EN: The painter explores a relationship between tempo and texture on one hand, and spirit and physiology on the other. We, the viewers, discover elements such as pallette and calligraphy by looking along with you, the painter. The triptych palais la flor shows areas of pale blue marked off from tan by meandering white lines. The whole is painted over a coat of burgundy, and this color shows through where the title has been scratched into the top paint layer. A large black blob outlined in red centers the piece, and “1892” has been scratched into a small ovoid at the bottom, across the seam between the left and center canvases. Whom or what else would you name, if someone wanted to better understand your pictures?
JO: There is no doubt that these figures and many more from this era have impacted my understanding of art through the years. Yet, I am very aware not to repeat what they have done or base my practice around the aesthetics of any other artist. I find parallels with my thought process and practice with the writings and interviews of Agnes Martin, Twombly, and Schnabel. I strive not to be influenced at least not intentionally. There is no point in writing Tom Sawyer it has been written by Mark Twain, there is no point in doing drip paintings, they have been done by Jackson Pollock.

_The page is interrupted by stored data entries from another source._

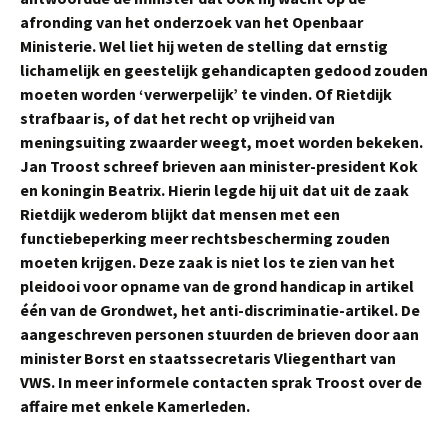
afronding van het onderzoek van het Openbaar
Ministerie. Wel liet hij weten de stelling dat ernstig
lichamelijk en geestelijk gehandicapten gedood zouden
moeten worden ‘verwerpelijk’ te vinden. Of
Rietdijk
strafbaar is, of dat het recht op vrijheid van
meningsuiting zwaarder weegt, moet worden bekeken.
Jan Troost schreef brieven aan minister-president Kok
en koningin Beatrix. Hierin legde hij uit dat uit de zaak
Rietdijk wederom blijkt dat mensen met een
functiebeperking meer rechtsbescherming zouden
moeten krijgen. Deze zaak is niet los te zien van het
pleidooi voor opname van de grond handicap in artikel
één van de Grondwet, het anti-discriminatie-artikel. De
aangeschreven personen stuurden de brieven door aan
minister Borst en staatssecretaris Vliegenthart van
VWS. In meer informele contacten sprak Troost over de
affaire met enkele Kamerleden.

EN: Finally there are several images that incorporate found objects as painting surfaces, to significant thematic effect. Joan of arc is painted on a desiccated wooden door, the saint’s name written in white in its lower right quadrant, a quasi-anatomical heart in teal / slate green in the upper left. The diptych rome is composed of a conventional painter’s panel and a piece of architectural molding covered in tarnished gold leaf. The word “rome” appears on it, as does a quantity of your blood, also listed among the media with which the piece has been made. Clearly, entering into terra incognita requires courage. Thank you for taking the time to explain.
JO: For many years I would become infuriated when asked about my work and process and say things like, “If I could explain it I would have written it and not painted it.” The past 3 years or so I have realized the importance of being able to articulate what it is I do and I appreciate this opportunity to speak on the matter.